“I’ve been cutting that field for years with my tractor. I probably have squatter’s rights to it.” That was said to me by a client several years ago. He was asking me about a vacant lot next to his land. He had driven his tractor over the field on a weekly basis for many years. What’s more, everyone in the area thought that he owned the land. Did he now have any rights to the land? And, what are “squatter’s rights” anyway?
Adverse Possession Virginia
The legal term for squatter’s rights is adverse possession. In an adverse possession case, the court can determine that another has title to land if several important facts have been proven. The time period by which one must occupy the property in some form or fashion is 15 years.
Elements of Proof
The elements of proof in a case for adverse possession follows.
Actual: One claiming title to land by adverse possession must exercise some type of dominion, use or enjoyment of the property through residing on the land, cultivating the land or some other type of regular and open activity of ownership. This is sometimes proven by fencing or walling off the property, though that is not necessary.
Hostile: The claimant must possess the land under some claim of right, which is adverse to the true owner. Often, a claimant is possessing land under the mistaken belief that it belongs to him or her. Virginia law now provides that one may still prove adverse possession through mistaken possession.
Exclusive: The claimant must typically act in a way that shuts out the true owner. This can be achieved through fences, erecting buildings or structures or making exclusive use of the property where no one else uses it.

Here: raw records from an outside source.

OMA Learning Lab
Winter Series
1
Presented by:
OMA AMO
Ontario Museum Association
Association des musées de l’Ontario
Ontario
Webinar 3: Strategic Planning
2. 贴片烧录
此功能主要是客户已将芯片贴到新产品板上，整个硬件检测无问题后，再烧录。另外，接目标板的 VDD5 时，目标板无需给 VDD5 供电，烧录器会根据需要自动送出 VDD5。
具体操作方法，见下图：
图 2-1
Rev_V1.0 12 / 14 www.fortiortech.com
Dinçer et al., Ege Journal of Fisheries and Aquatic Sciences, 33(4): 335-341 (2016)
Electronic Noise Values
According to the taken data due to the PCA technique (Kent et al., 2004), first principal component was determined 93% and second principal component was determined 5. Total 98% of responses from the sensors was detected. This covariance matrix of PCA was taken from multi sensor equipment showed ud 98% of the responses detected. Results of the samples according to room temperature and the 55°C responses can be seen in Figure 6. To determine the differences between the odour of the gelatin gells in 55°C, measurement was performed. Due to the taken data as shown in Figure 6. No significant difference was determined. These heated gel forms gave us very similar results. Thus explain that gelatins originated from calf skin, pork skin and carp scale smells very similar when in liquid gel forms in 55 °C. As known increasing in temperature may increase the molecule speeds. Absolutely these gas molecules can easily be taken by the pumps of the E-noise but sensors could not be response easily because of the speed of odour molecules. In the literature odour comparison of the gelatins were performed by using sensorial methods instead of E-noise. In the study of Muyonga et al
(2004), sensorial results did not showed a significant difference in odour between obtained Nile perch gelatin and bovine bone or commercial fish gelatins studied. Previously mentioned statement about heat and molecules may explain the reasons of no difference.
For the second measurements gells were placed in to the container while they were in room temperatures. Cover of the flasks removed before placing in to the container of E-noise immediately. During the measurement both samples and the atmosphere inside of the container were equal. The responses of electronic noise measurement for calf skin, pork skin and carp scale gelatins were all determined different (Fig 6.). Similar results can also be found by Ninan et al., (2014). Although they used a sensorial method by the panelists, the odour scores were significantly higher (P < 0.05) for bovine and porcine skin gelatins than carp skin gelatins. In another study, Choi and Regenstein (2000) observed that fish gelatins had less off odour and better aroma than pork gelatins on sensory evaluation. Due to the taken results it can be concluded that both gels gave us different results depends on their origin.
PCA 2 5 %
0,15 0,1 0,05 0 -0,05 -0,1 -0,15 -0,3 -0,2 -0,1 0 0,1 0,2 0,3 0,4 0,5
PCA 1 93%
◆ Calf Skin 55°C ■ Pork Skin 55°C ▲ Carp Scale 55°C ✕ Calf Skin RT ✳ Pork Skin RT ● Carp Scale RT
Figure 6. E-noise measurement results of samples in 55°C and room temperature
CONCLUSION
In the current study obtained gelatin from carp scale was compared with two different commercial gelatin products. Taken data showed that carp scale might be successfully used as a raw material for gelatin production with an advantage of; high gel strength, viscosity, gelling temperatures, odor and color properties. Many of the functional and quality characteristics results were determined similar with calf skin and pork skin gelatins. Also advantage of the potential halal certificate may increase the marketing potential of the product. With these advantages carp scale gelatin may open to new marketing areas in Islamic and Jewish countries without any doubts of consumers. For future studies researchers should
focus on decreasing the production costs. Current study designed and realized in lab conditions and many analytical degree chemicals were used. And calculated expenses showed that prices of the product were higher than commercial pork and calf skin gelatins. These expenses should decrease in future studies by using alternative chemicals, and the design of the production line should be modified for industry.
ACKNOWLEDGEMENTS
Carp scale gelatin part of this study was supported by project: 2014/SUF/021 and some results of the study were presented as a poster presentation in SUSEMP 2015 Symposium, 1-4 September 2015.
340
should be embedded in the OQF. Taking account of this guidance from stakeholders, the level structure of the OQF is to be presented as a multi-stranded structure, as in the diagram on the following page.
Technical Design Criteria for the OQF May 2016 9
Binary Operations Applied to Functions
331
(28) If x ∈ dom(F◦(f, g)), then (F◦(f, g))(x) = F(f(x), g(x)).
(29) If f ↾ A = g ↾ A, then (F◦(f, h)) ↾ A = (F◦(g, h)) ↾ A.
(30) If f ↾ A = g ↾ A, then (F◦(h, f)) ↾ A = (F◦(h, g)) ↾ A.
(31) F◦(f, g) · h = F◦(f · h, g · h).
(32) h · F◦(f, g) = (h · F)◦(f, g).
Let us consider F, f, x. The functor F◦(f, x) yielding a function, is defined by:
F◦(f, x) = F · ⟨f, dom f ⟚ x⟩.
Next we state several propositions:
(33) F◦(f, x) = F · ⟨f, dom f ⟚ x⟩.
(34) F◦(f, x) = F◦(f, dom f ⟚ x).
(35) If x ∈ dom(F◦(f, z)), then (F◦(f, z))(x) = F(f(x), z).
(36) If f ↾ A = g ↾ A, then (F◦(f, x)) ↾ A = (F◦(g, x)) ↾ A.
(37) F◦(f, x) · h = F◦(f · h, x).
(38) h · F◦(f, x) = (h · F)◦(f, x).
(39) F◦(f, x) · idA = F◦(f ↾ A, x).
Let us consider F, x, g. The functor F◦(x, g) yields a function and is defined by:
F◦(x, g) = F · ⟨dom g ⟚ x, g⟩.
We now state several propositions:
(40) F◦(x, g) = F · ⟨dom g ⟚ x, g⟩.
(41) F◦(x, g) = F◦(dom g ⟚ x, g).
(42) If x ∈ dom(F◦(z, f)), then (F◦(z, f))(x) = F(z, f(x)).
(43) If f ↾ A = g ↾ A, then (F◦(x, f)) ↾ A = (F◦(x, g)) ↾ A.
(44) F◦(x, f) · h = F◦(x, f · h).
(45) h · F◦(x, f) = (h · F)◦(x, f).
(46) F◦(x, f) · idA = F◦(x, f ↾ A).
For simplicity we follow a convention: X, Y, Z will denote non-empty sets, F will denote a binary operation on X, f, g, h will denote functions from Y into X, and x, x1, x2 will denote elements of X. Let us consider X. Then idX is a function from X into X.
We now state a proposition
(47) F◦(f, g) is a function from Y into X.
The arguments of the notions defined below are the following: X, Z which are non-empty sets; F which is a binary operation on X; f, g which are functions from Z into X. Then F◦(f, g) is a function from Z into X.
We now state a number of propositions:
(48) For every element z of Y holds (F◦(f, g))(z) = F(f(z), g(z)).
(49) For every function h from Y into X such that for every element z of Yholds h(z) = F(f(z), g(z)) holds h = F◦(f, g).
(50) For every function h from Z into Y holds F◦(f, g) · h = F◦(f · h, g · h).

Open/Visible: People have to be able to see that the land is actually being used or occupied. Adverse possession is deemed to be visible when it is so obvious that the true owner is presumed to have known about it.
Continuous: Possession must be continuous for the requisite period of 15 years. In some cases, the court will allow “tacking,” whereby a predecessor in your ownership had met the above elements but not for the entire 15 years. You can then “tack” onto that time and collectively meet the 15-year requirement.
In the case of my friend and his tractor, simply cutting the grass would probably not be enough to prevail in court. The “exclusive” element is missing (i.e., he had not done anything to appropriate the property exclusively for himself). But suppose he had planted crops? Or built something on the land? Or fenced it off? That is the type of conduct that the court typically looks for in a case for adverse possession.
Also, one may possess the property under the mistaken belief that it belongs to him. Someone may have a bad survey or plat. Or, he may have just blissfully built his garden or poured a new driveway, mistakenly thinking it was his land. In Virginia, this can now be proof for adverse possession.
It is also important to note that one may not have a claim for adverse possession to the entire land. Instead, one may have acquired what is known as a prescriptive easement (an easement by adverse possession). Many of the elements of proof are the same, except that the statutory period is 20 years, rather than 15.
Even though the legal terms are that adverse possession must be “open” and “visible,” in the real world, adverse possession can be very subtle. If you’ve looked out your window and often wondered if that carport or that brick wall is on your land, you might want to look more closely. If you don’t, you may be facing an adverse possession claim years down the road.